A big hit on the Social Science Research Network, it uses data from a survey of more than 3,000 US adults to evaluate the association between wedding spending and marriage duration.

The paper appears to show that the more a couple spends on their big day, the worse their outcome – so why might that be? Our theory has its basis in value investing.

We would suggest there is at least a possibility that when people spend large amounts on their wedding day, they may be focusing on more than the fundamental point of wanting to spend the rest of their life with their partner. Be it a great party, a stunning dress or a flock of white doves, it may be that people are buying something other than marriage.

Where this relates to investing is in the theory of ‘Something other than marriage’. Among the myriad of equity fund options facing the modern investor are the themed portfolios that target businesses with big global brands, enjoy high returns on invested capital, possess great technologies or operate in particular industries.

In every one of these circumstances, we believe the portfolios and their managers are looking for the wrong thing. Rather than setting out to own shares in good businesses, which is at best a means to an end, they should be looking for the end itself – in other words an outcome, such as to outperform a benchmark index or to generate a decent return on the capital they themselves have invested.

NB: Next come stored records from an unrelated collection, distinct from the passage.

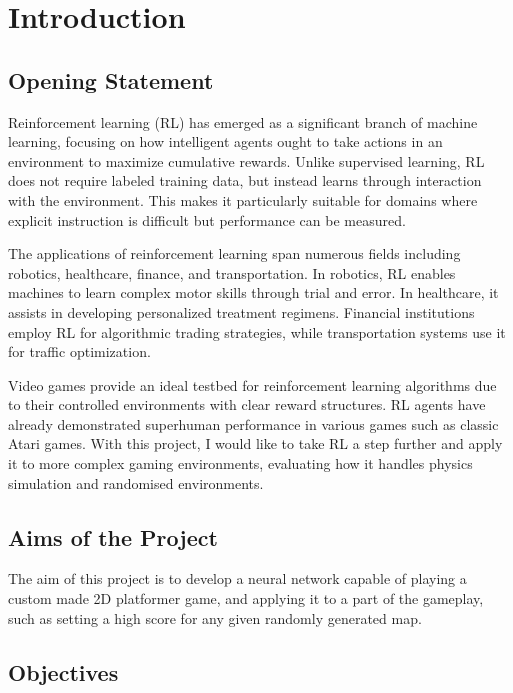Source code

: 
\chapter{Introduction}

\section{Opening Statement}

Reinforcement learning (RL) has emerged as a significant branch of machine learning, focusing on how intelligent agents ought to take actions in an environment to maximize cumulative rewards. 
Unlike supervised learning, RL does not require labeled training data, but instead learns through interaction with the environment. 
This makes it particularly suitable for domains where explicit instruction is difficult but performance can be measured.

The applications of reinforcement learning span numerous fields including robotics, healthcare, finance, and transportation. 
In robotics, RL enables machines to learn complex motor skills through trial and error. 
In healthcare, it assists in developing personalized treatment regimens. 
Financial institutions employ RL for algorithmic trading strategies, while transportation systems use it for traffic optimization.

Video games provide an ideal testbed for reinforcement learning algorithms due to their controlled environments with clear reward structures.
RL agents have already demonstrated superhuman performance in various games such as classic Atari games.
With this project, I would like to take RL a step further and apply it to more complex gaming environments, evaluating how it handles physics simulation and randomised environments.

\section{Aims of the Project}

The aim of this project is to develop a neural network capable of playing a custom made 2D platformer game, and applying it to a part of the gameplay, such as setting a high score for any given randomly generated map.

\section{Objectives}

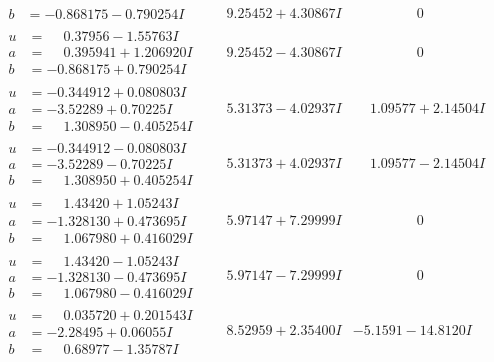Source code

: \documentclass[1p]{elsarticle_modified}
\theoremstyle{definition}
\begin{document}
$$\begin{array}{c|c|c}
\begin{aligned}
b &= -0.868175 - 0.790254 I\end{aligned}
 & \phantom{-}9.25452 + 4.30867 I & \phantom{-0.000000 } 0 \\ \hline\begin{aligned}
u &= \phantom{-}0.37956 - 1.55763 I \\
a &= \phantom{-}0.395941 + 1.206920 I \\
b &= -0.868175 + 0.790254 I\end{aligned}
 & \phantom{-}9.25452 - 4.30867 I & \phantom{-0.000000 } 0 \\ \hline\begin{aligned}
u &= -0.344912 + 0.080803 I \\
a &= -3.52289 + 0.70225 I \\
b &= \phantom{-}1.308950 - 0.405254 I\end{aligned}
 & \phantom{-}5.31373 - 4.02937 I & \phantom{-}1.09577 + 2.14504 I \\ \hline\begin{aligned}
u &= -0.344912 - 0.080803 I \\
a &= -3.52289 - 0.70225 I \\
b &= \phantom{-}1.308950 + 0.405254 I\end{aligned}
 & \phantom{-}5.31373 + 4.02937 I & \phantom{-}1.09577 - 2.14504 I \\ \hline\begin{aligned}
u &= \phantom{-}1.43420 + 1.05243 I \\
a &= -1.328130 + 0.473695 I \\
b &= \phantom{-}1.067980 + 0.416029 I\end{aligned}
 & \phantom{-}5.97147 + 7.29999 I & \phantom{-0.000000 } 0 \\ \hline\begin{aligned}
u &= \phantom{-}1.43420 - 1.05243 I \\
a &= -1.328130 - 0.473695 I \\
b &= \phantom{-}1.067980 - 0.416029 I\end{aligned}
 & \phantom{-}5.97147 - 7.29999 I & \phantom{-0.000000 } 0 \\ \hline\begin{aligned}
u &= \phantom{-}0.035720 + 0.201543 I \\
a &= -2.28495 + 0.06055 I \\
b &= \phantom{-}0.68977 - 1.35787 I\end{aligned}
 & \phantom{-}8.52959 + 2.35400 I & -5.1591 - 14.8120 I \\ \hline\begin{aligned}

\end{aligned}
\end{array}$$
\end{document}
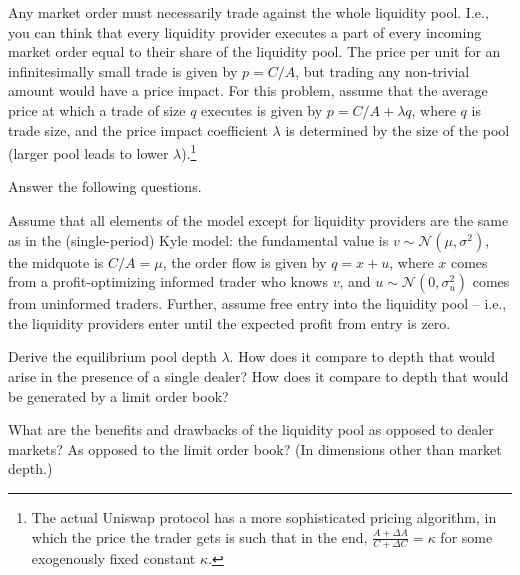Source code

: 	Any market order must necessarily trade against the whole liquidity pool. I.e., you can think that every liquidity provider executes a part of every incoming market order equal to their share of the liquidity pool. The price per unit for an infinitesimally small trade is given by $p=C/A$, but trading any non-trivial amount would have a price impact. For this problem, assume that the average price at which a trade of size $q$ executes is given by $p = C/A + \lambda q$, where $q$ is trade size, and the price impact coefficient $\lambda$ is determined by the size of the pool (larger pool leads to lower $\lambda$).\footnote{The actual Uniswap protocol has a more sophisticated pricing algorithm, in which the price the trader gets is such that in the end, $\frac{A+\varDelta A}{C+\varDelta C} = \kappa$ for some exogenously fixed constant $\kappa$.}
	
	Answer the following questions.
	\begin{questions}
		\question Assume that all elements of the model except for liquidity providers are the same as in the (single-period) Kyle model: the fundamental value is $v \sim \mathcal{N}(\mu,\sigma^2)$, the midquote is $C/A=\mu$, the order flow is given by $q=x+u$, where $x$ comes from a profit-optimizing informed trader who knows $v$, and $u \sim \mathcal{N}(0,\sigma^2_u)$ comes from uninformed traders. Further, assume free entry into the liquidity pool -- i.e., the liquidity providers enter until the expected profit from entry is zero. 
		
		Derive the equilibrium pool depth $\lambda$. How does it compare to depth that would arise in the presence of a single dealer? How does it compare to depth that would be generated by a limit order book?
		
		\question What are the benefits and drawbacks of the liquidity pool as opposed to dealer markets? As opposed to the limit order book? (In dimensions other than market depth.)
	\end{questions}


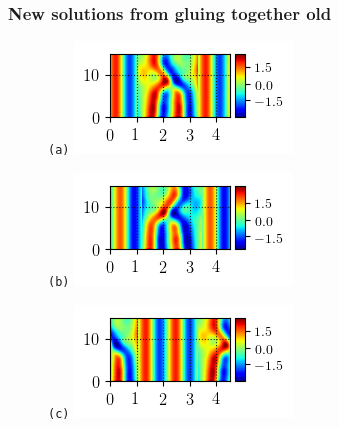 \documentclass[mathserif, handout]{beamer}
\begin{document}
\begin{frame}
\frametitle{New solutions from gluing together old}
\begin{figure}
\begin{minipage}[height=.20\textheight]{.5\textwidth}
\centering \small{\texttt{(a)}}
\includegraphics[width=.7\textwidth,height=.15\textheight]{MNG_ppo_subdomain2}
\end{minipage}
\begin{minipage}[height=.20\textheight]{.5\textwidth}
\centering \small{\texttt{(b)}}
\includegraphics[width=.7\textwidth,height=.15\textheight]{MNG_ppo_subdomain1}
\end{minipage}
\begin{minipage}[height=.20\textheight]{.5\textwidth}
\centering \small{\texttt{(c)}}
\includegraphics[width=.7\textwidth,height=.15\textheight]{MNG_ppo_subdomain0}
\end{minipage}
\end{figure}
\end{frame}
\end{document}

What these investors are implicitly saying is, if you own a business that has big global brands or whatever, then its shares will do very well – but there is not necessarily a causal relationship between those two statements. Far more important is to focus on the right outcome – essentially the generation of superior returns – and a century of history suggests identifying mispriced securities is an effective way of doing this. Whether you then live happily ever after will continue to be up to you.